Selon Weick, dans une situation de crise, deux éléments sont fondamentaux. D’une part l’intersubjectivité – qui permet une pluralité d’interprétations et donc la construction du sens – est porteuse d’innovation, à condition qu’elle ne soit pas freinée par une logique de contrôle. D’autre part, la créativité est la compétence à laquelle on s’attend le moins, or c’est pourtant celle dont on a le plus besoin pour proposer de nouvelles actions. Une part d’improvisation et de do-it-yourself est même nécessaire.

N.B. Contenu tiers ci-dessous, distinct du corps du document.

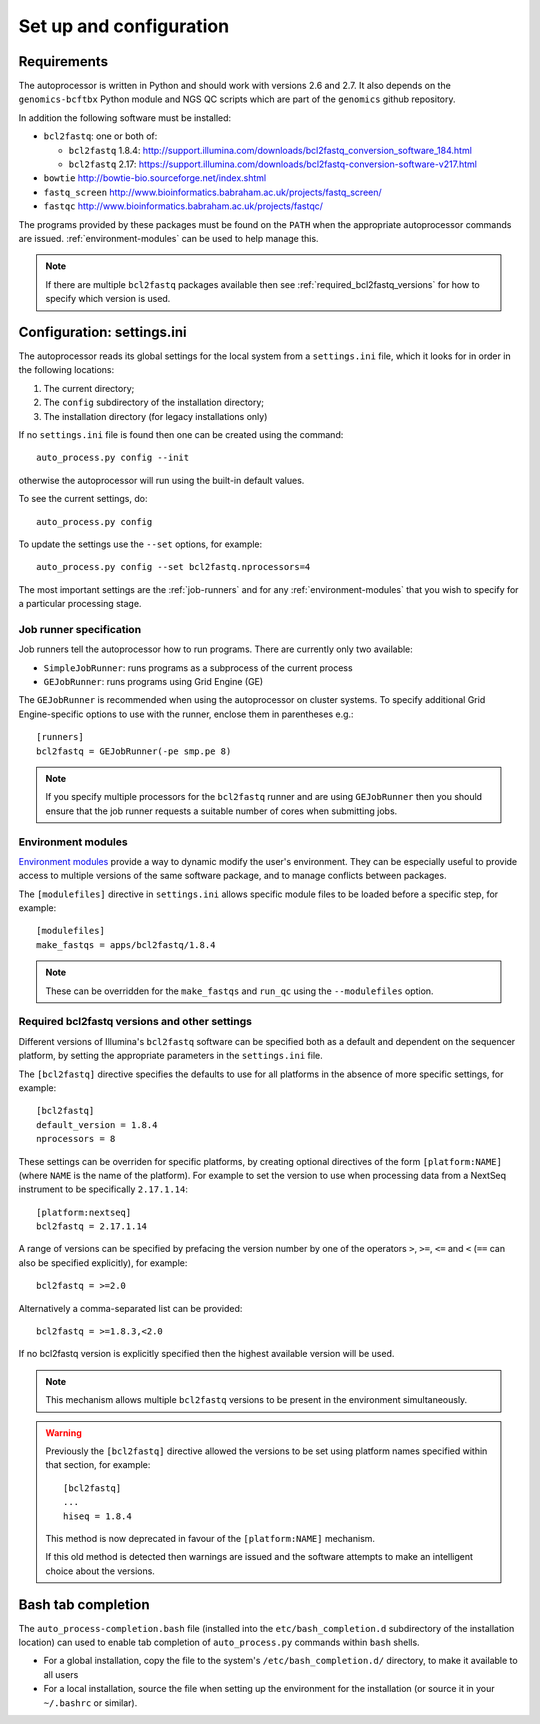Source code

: Set up and configuration
========================

Requirements
************

The autoprocessor is written in Python and should work with versions 2.6
and 2.7. It also depends on the ``genomics-bcftbx`` Python module and NGS
QC scripts which are part of the ``genomics`` github repository.

In addition the following software must be installed:

* ``bcl2fastq``: one or both of:

  * ``bcl2fastq`` 1.8.4: http://support.illumina.com/downloads/bcl2fastq_conversion_software_184.html
  * ``bcl2fastq`` 2.17: https://support.illumina.com/downloads/bcl2fastq-conversion-software-v217.html

* ``bowtie`` http://bowtie-bio.sourceforge.net/index.shtml
* ``fastq_screen`` http://www.bioinformatics.babraham.ac.uk/projects/fastq_screen/
* ``fastqc`` http://www.bioinformatics.babraham.ac.uk/projects/fastqc/

The programs provided by these packages must be found on the ``PATH`` when
the appropriate autoprocessor commands are issued. :ref:`environment-modules`
can be used to help manage this.

..  note::

    If there are multiple ``bcl2fastq`` packages available then see
    :ref:`required_bcl2fastq_versions` for how to specify which version
    is used.

Configuration: settings.ini
***************************

The autoprocessor reads its global settings for the local system from a
``settings.ini`` file, which it looks for in order in the following
locations:

1. The current directory;
2. The ``config`` subdirectory of the installation directory;
3. The installation directory (for legacy installations only)

If no ``settings.ini`` file is found then one can be created using the
command::

    auto_process.py config --init

otherwise the autoprocessor will run using the built-in default values.

To see the current settings, do::

    auto_process.py config

To update the settings use the ``--set`` options, for example::

    auto_process.py config --set bcl2fastq.nprocessors=4

The most important settings are the :ref:`job-runners` and for any
:ref:`environment-modules` that you wish to specify for a particular
processing stage.

.. _job-runners:

Job runner specification
------------------------

Job runners tell the autoprocessor how to run programs. There are
currently only two available:

* ``SimpleJobRunner``: runs programs as a subprocess of the current process
* ``GEJobRunner``: runs programs using Grid Engine (GE)

The ``GEJobRunner`` is recommended when using the autoprocessor on cluster
systems. To specify additional Grid Engine-specific options to use with
the runner, enclose them in parentheses e.g.::

    [runners]
    bcl2fastq = GEJobRunner(-pe smp.pe 8)

.. note::

   If you specify multiple processors for the ``bcl2fastq`` runner and are
   using ``GEJobRunner`` then you should ensure that the job runner requests
   a suitable number of cores when submitting jobs.

.. _environment-modules:

Environment modules
-------------------

`Environment modules <http://modules.sourceforge.net/>`_ provide a way to
dynamic modify the user's environment. They can be especially useful to
provide access to multiple versions of the same software package, and to
manage conflicts between packages.

The ``[modulefiles]`` directive in ``settings.ini`` allows specific module
files to be loaded before a specific step, for example::

    [modulefiles]
    make_fastqs = apps/bcl2fastq/1.8.4

.. note::

   These can be overridden for the ``make_fastqs`` and ``run_qc`` using
   the ``--modulefiles`` option.

.. _required_bcl2fastq_versions:

Required bcl2fastq versions and other settings
----------------------------------------------

Different versions of Illumina's ``bcl2fastq`` software can be specified
both as a default and dependent on the sequencer platform, by setting the
appropriate parameters in the ``settings.ini`` file.

The ``[bcl2fastq]`` directive specifies the defaults to use for all
platforms in the absence of more specific settings, for example::

    [bcl2fastq]
    default_version = 1.8.4
    nprocessors = 8

These settings can be overriden for specific platforms, by creating optional
directives of the form ``[platform:NAME]`` (where ``NAME`` is the name of the
platform). For example to set the version to use when processing data from a
NextSeq instrument to be specifically ``2.17.1.14``::

    [platform:nextseq]
    bcl2fastq = 2.17.1.14

A range of versions can be specified by prefacing the version number by
one of the operators ``>``, ``>=``, ``<=`` and ``<`` (``==`` can also be
specified explicitly), for example::

    bcl2fastq = >=2.0

Alternatively a comma-separated list can be provided::

    bcl2fastq = >=1.8.3,<2.0

If no bcl2fastq version is explicitly specified then the highest available
version will be used.

.. note::

   This mechanism allows multiple ``bcl2fastq`` versions to be present
   in the environment simultaneously.

.. warning::

   Previously the ``[bcl2fastq]`` directive allowed the versions to be
   set using platform names specified within that section, for example::

        [bcl2fastq]
        ...
        hiseq = 1.8.4

   This method is now deprecated in favour of the ``[platform:NAME]``
   mechanism.

   If this old method is detected then warnings are issued and the
   software attempts to make an intelligent choice about the versions.

Bash tab completion
*******************

The ``auto_process-completion.bash`` file (installed into the
``etc/bash_completion.d`` subdirectory of the installation location)
can used to enable tab completion of ``auto_process.py`` commands
within ``bash`` shells.

* For a global installation, copy the file to the system's
  ``/etc/bash_completion.d/`` directory, to make it available
  to all users
* For a local installation, source the file when setting up the
  environment for the installation (or source it in your ``~/.bashrc``
  or similar).


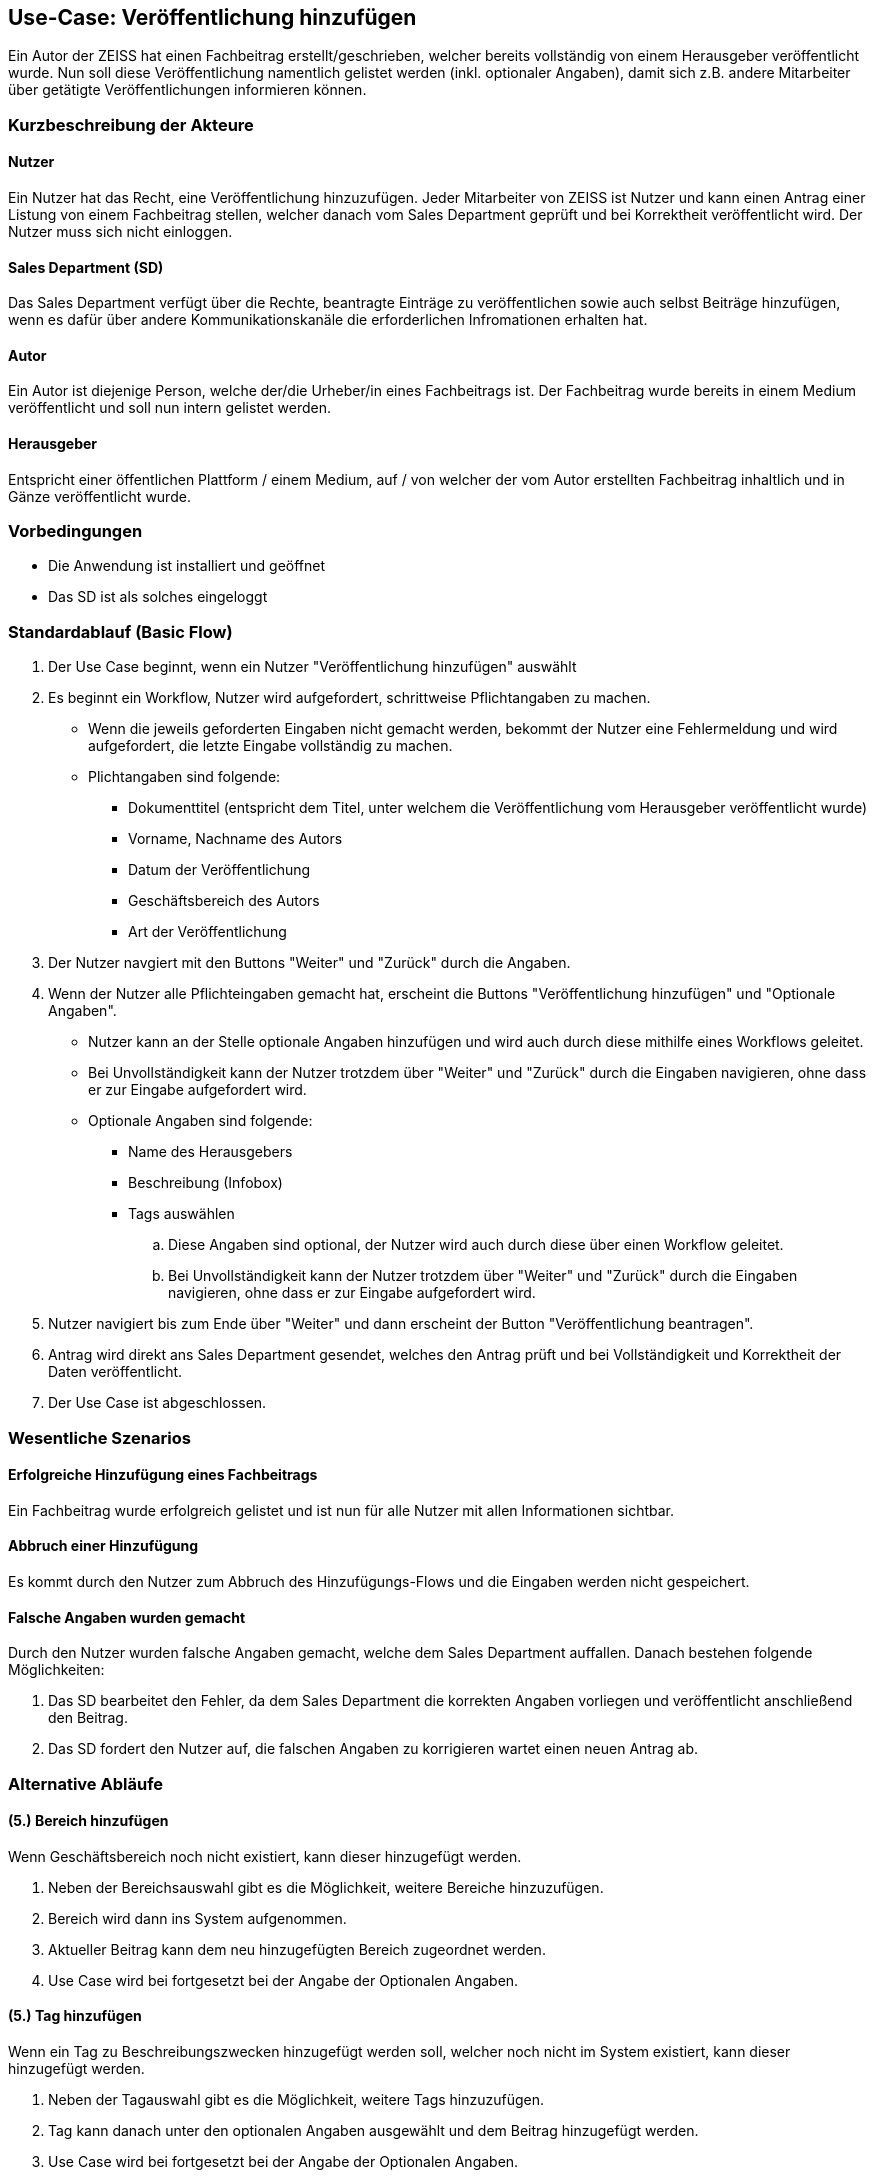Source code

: == Use-Case: Veröffentlichung hinzufügen

Ein Autor der ZEISS hat einen Fachbeitrag erstellt/geschrieben, welcher bereits vollständig von einem Herausgeber veröffentlicht wurde. Nun soll diese Veröffentlichung namentlich gelistet werden (inkl. optionaler Angaben), damit sich z.B. andere Mitarbeiter über getätigte Veröffentlichungen informieren können.

===	Kurzbeschreibung der Akteure
==== Nutzer
Ein Nutzer hat das Recht, eine Veröffentlichung hinzuzufügen. Jeder Mitarbeiter von ZEISS ist Nutzer und kann einen Antrag einer Listung von einem Fachbeitrag stellen, welcher danach vom Sales Department geprüft und bei Korrektheit veröffentlicht wird. Der Nutzer muss sich nicht einloggen.

==== Sales Department (SD)
Das Sales Department verfügt über die Rechte, beantragte Einträge zu veröffentlichen sowie auch selbst Beiträge hinzufügen, wenn es dafür über andere Kommunikationskanäle die erforderlichen Infromationen erhalten hat.

==== Autor
Ein Autor ist diejenige Person, welche der/die Urheber/in eines Fachbeitrags ist. Der Fachbeitrag wurde bereits in einem Medium veröffentlicht und soll nun intern gelistet werden. 

==== Herausgeber
Entspricht einer öffentlichen Plattform / einem Medium, auf / von welcher der vom Autor erstellten Fachbeitrag inhaltlich und in Gänze veröffentlicht wurde.

=== Vorbedingungen
* Die Anwendung ist installiert und geöffnet
* Das SD ist als solches eingeloggt 

=== Standardablauf (Basic Flow)

. Der Use Case beginnt, wenn ein Nutzer "Veröffentlichung hinzufügen" auswählt
. Es beginnt ein Workflow, Nutzer wird aufgefordert, schrittweise Pflichtangaben zu machen. 
* Wenn die jeweils geforderten Eingaben nicht gemacht werden, bekommt der Nutzer eine Fehlermeldung und wird aufgefordert, die letzte Eingabe vollständig zu machen. 
* Plichtangaben sind folgende:
** Dokumenttitel (entspricht dem Titel, unter welchem die Veröffentlichung vom Herausgeber veröffentlicht wurde)
** Vorname, Nachname des Autors
** Datum der Veröffentlichung
** Geschäftsbereich des Autors 
** Art der Veröffentlichung
. Der Nutzer navgiert mit den Buttons "Weiter" und "Zurück" durch die Angaben.
. Wenn der Nutzer alle Pflichteingaben gemacht hat, erscheint die Buttons "Veröffentlichung hinzufügen" und "Optionale Angaben".
* Nutzer kann an der Stelle optionale Angaben hinzufügen und wird auch durch diese mithilfe eines Workflows geleitet. 
* Bei Unvollständigkeit kann der Nutzer trotzdem über "Weiter" und "Zurück" durch die Eingaben navigieren, ohne dass er zur Eingabe aufgefordert wird. 
* Optionale Angaben sind folgende:
** Name des Herausgebers
** Beschreibung (Infobox)
** Tags auswählen
.. Diese Angaben sind optional, der Nutzer wird auch durch diese über einen Workflow geleitet.
.. Bei Unvollständigkeit kann der Nutzer trotzdem über "Weiter" und "Zurück" durch die Eingaben navigieren, ohne dass er zur Eingabe aufgefordert wird.
. Nutzer navigiert bis zum Ende über "Weiter" und dann erscheint der Button "Veröffentlichung beantragen".
. Antrag wird direkt ans Sales Department gesendet, welches den Antrag prüft und bei Vollständigkeit und Korrektheit der Daten veröffentlicht.
. Der Use Case ist abgeschlossen.

=== Wesentliche Szenarios
==== Erfolgreiche Hinzufügung eines Fachbeitrags
Ein Fachbeitrag wurde erfolgreich gelistet und ist nun für alle Nutzer mit allen Informationen sichtbar.

==== Abbruch einer Hinzufügung 
Es kommt durch den Nutzer zum Abbruch des Hinzufügungs-Flows und die Eingaben werden nicht gespeichert.

==== Falsche Angaben wurden gemacht
Durch den Nutzer wurden falsche Angaben gemacht, welche dem Sales Department auffallen. Danach bestehen folgende Möglichkeiten:

. Das SD bearbeitet den Fehler, da dem Sales Department die korrekten Angaben vorliegen und veröffentlicht anschließend den Beitrag.
. Das SD fordert den Nutzer auf, die falschen Angaben zu korrigieren wartet einen neuen Antrag ab.

//==== Abbruch einer Hinzufügung mit Speicherung des Entwurfes
//Es kommt durch den Nutzer zum Abbruch des Hinzufügungs-Flows, er hat aber die Möglichkeit, seine bereits eingegebenen Daten als Entwurf zu speichern.

=== Alternative Abläufe
==== (5.) Bereich hinzufügen
Wenn Geschäftsbereich noch nicht existiert, kann dieser hinzugefügt werden.

. Neben der Bereichsauswahl gibt es die Möglichkeit, weitere Bereiche hinzuzufügen.
. Bereich wird dann ins System aufgenommen.
. Aktueller Beitrag kann dem neu hinzugefügten Bereich zugeordnet werden.
. Use Case wird bei fortgesetzt bei der Angabe der Optionalen Angaben.

==== (5.) Tag hinzufügen
Wenn ein Tag zu Beschreibungszwecken hinzugefügt werden soll, welcher noch nicht im System existiert, kann dieser hinzugefügt werden.

. Neben der Tagauswahl gibt es die Möglichkeit, weitere Tags hinzuzufügen.
. Tag kann danach unter den optionalen Angaben ausgewählt und dem Beitrag hinzugefügt werden.
. Use Case wird bei fortgesetzt bei der Angabe der Optionalen Angaben.

===	Nachbedingungen

==== Beitrag in Liste aufgenommen
Der Fachbeitrag ist nun gelistet.
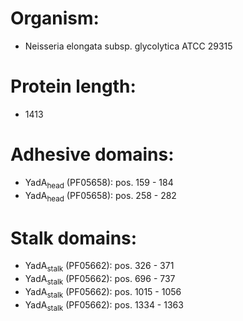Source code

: * Organism:
- Neisseria elongata subsp. glycolytica ATCC 29315
* Protein length:
- 1413
* Adhesive domains:
- YadA_head (PF05658): pos. 159 - 184
- YadA_head (PF05658): pos. 258 - 282
* Stalk domains:
- YadA_stalk (PF05662): pos. 326 - 371
- YadA_stalk (PF05662): pos. 696 - 737
- YadA_stalk (PF05662): pos. 1015 - 1056
- YadA_stalk (PF05662): pos. 1334 - 1363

Or, depuis le début de la crise du Covid-19, les pouvoirs publics en France ont tendance à être trop coercitifs, ce qui paralyse l’action et contribue au prolongement de cette crise. Même le plan de « relance » ne semble pas à la hauteur des enjeux avec des investissement trop limités, un manque d’actions de court terme, et une volonté de revenir en arrière plutôt que d’aller de l’avant. Il s’agit plutôt d’un plan d’ajustement structurel dont les mesures auraient dû être adoptées bien avant la crise. La sortie de crise requiert de se tourner plus fortement vers l’avenir, en refaisant du sens collectivement, et en laissant de la place à la créativité et à l’innovation, pour pouvoir agir.